Comment by spijdar

2 days ago

Learn about what stuff? Linux? System V UNIX?

I haven't done LFS since my tweens (and I'm almost 30 now), but I remember the sysvinit portion amounted to, past building and installing the init binary, downloading and extracting a bunch of shell scripts into the target directory and following some instructions for creating the right symlinks.

Obviously, you can go and check out the init scripts (or any other individual part of LFS) as closely as you wish, and it is easier to "see" than systemd. But I strongly protest that sysvinit is either "Linux" (in that it constitutes a critical part of "understanding Linux" nor that it's really that understandable.

But setting aside all of that, and even setting aside the practical reasons given (maintenance burden), when the majority of "Linux" in the wild is based on systemd, if one wanted to do "Linux From Scratch" and get an idea of how an OS like Debian or Fedora works, you would want to build and install systemd from source.

For me, Linux From Scratch is not about compiling linux from scratch, but on building up an entire Linux distro from the ground up, understanding how every piece fits together.

Doing it via systemd is like drawing a big black box, writing LINUX on the side, and calling it a day.
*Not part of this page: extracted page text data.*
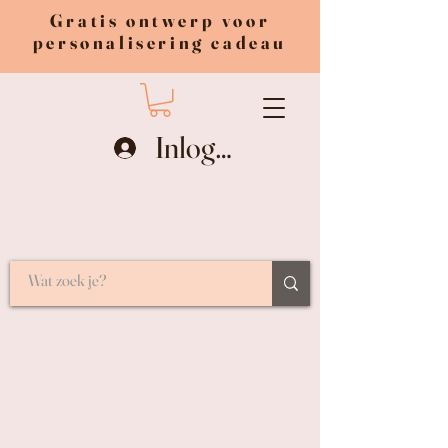
Gratis ontwerp voor
personalisering cadeau
Inloggen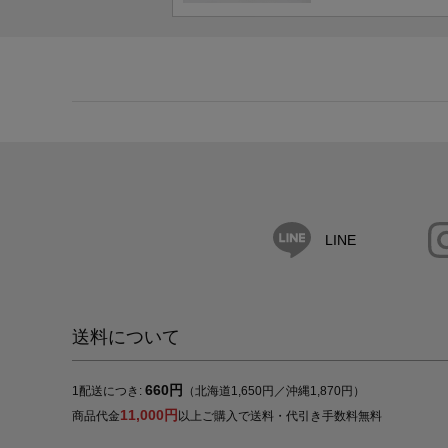
LINE
送料について
660円
1配送につき:
（北海道1,650円／沖縄1,870円）
11,000円
商品代金
以上ご購入で送料・代引き手数料無料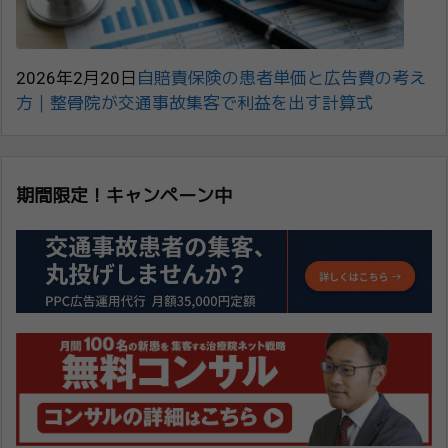
2026年2月20日
自賠責保険の患者単価と広告費の考え
方｜整骨院が交通事故集客で利益を出す計算式
期間限定！キャンペーン中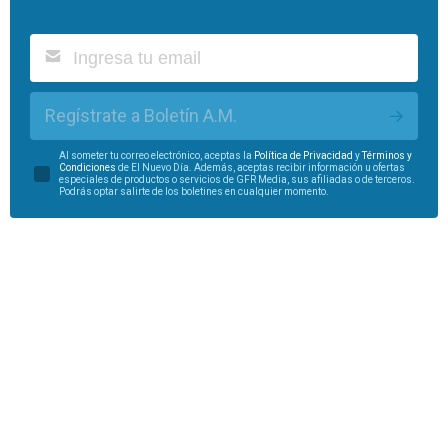
Regístrate a Boletín A.M.
Al someter tu correo electrónico, aceptas la
Política de Privacidad
y
Términos y
Condiciones
de El Nuevo Día. Además, aceptas recibir información u ofertas
especiales de productos o servicios de GFR Media, sus afiliadas o de terceros.
Podrás optar salirte de los boletines en cualquier momento.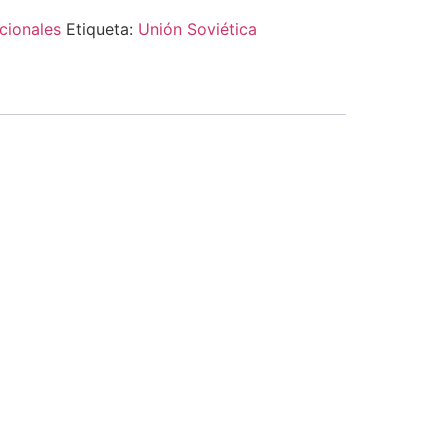
cionales
Etiqueta:
Unión Soviética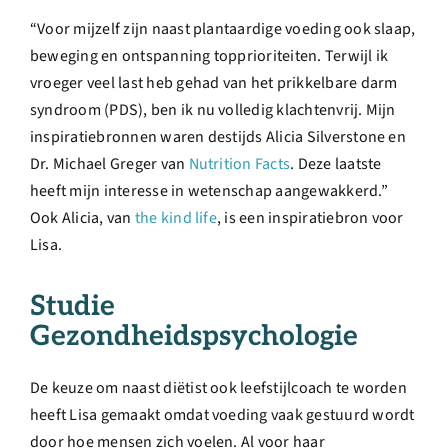
“Voor mijzelf zijn naast plantaardige voeding ook slaap,
beweging en ontspanning topprioriteiten. Terwijl ik
vroeger veel last heb gehad van het prikkelbare darm
syndroom (PDS), ben ik nu volledig klachtenvrij. Mijn
inspiratiebronnen waren destijds Alicia Silverstone en
Dr. Michael Greger van
Nutrition Facts
. Deze laatste
heeft mijn interesse in wetenschap aangewakkerd.”
Ook Alicia, van
the kind life
, is een inspiratiebron voor
Lisa.
Studie
Gezondheidspsychologie
De keuze om naast diëtist ook leefstijlcoach te worden
heeft Lisa gemaakt omdat voeding vaak gestuurd wordt
door hoe mensen zich voelen. Al voor haar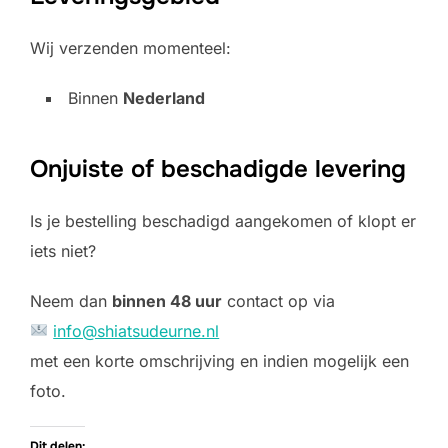
Wij verzenden momenteel:
Binnen
Nederland
Onjuiste of beschadigde levering
Is je bestelling beschadigd aangekomen of klopt er
iets niet?
Neem dan
binnen 48 uur
contact op via
info@shiatsudeurne.nl
met een korte omschrijving en indien mogelijk een
foto.
Dit delen: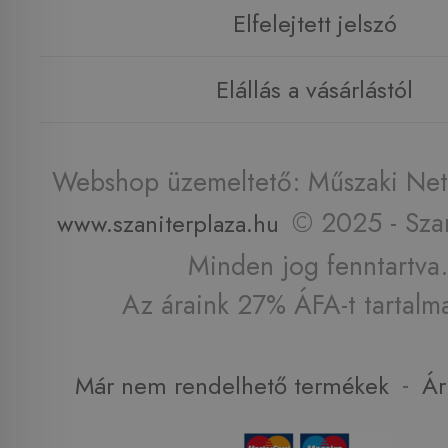
Elfelejtett jelszó
Elállás a vásárlástól
Webshop üzemeltető: Műszaki Net 
© 2025 - Szan
www.szaniterplaza.hu
Minden jog fenntartva.
Az áraink 27% ÁFA-t tartalm
-
Már nem rendelhető termékek
Ár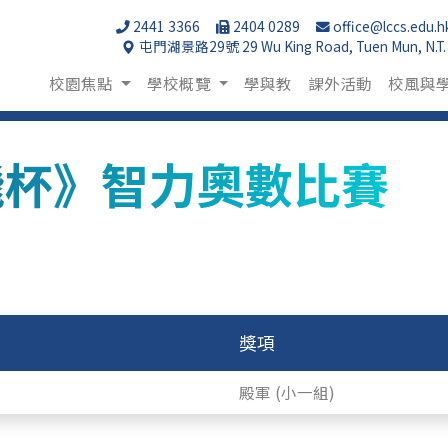
2441 3366
2404 0289
office@lccs.edu.h
屯門湖景路29號 29 Wu King Road, Tuen Mun, N.T.
校園焦點
學校概覽
學與教
課外活動
校風與
飛杯》智力奧數比賽
獎項
殿軍 (小一組)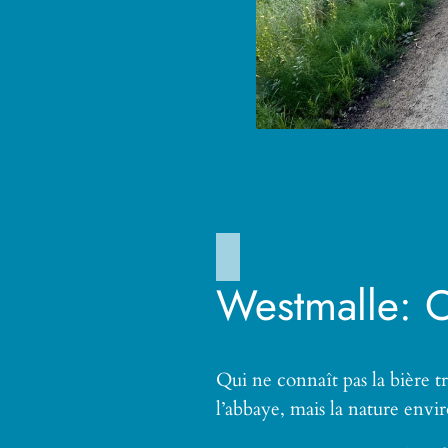
Westmalle: O
Qui ne connaît pas la bière t
l’abbaye, mais la nature envir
  • You are necessarily working with very big blocks when you're doing this, anyway. You don't do a deep dive on a whole bunch of other topics in LFS, because otherwise the scope would become too big.

    • That's what I was trying to get at -- yes, you can say that sysvinit is easier to understand than systemd, and less of a black box. But, even still, a "real Linux distribution" is full of these black boxes, especially the closer you get to being able to run "real applications". I'd argue that once you get into full desktop seat management, you add so much complexity on top of sysvinit that the difference narrows...

      Which is why I asked "learn about what stuff". I think if the goal is to learn about "Unix" or OS design/ideas, you're better off with a leaner, "pedagogical" OS, like xv6. If the goal is to piece together an OS and really understand each piece, I don't think you really want sysvinit. You want something closer to an /etc/rc.local that just kicks off a few daemons and hopes for the best.

      You can argue that sysvinit makes a better "compromise" between usability and clarity, and I'd entertain that idea, but then I think dinit is far easier to understand than sysvinit. And of course, at that point you can shave yaks till you fill the bike shed with wool.

      Realistically, as much as people may hate it, if you have to pick a single init to standardize on for clarity and "building an entire Linux distro from the ground up, understanding how every piece fits together", systemd is the most rational choice. It's the most representative of the ecosystem, and requires the least "extra layers" to make the "desktop layer" work.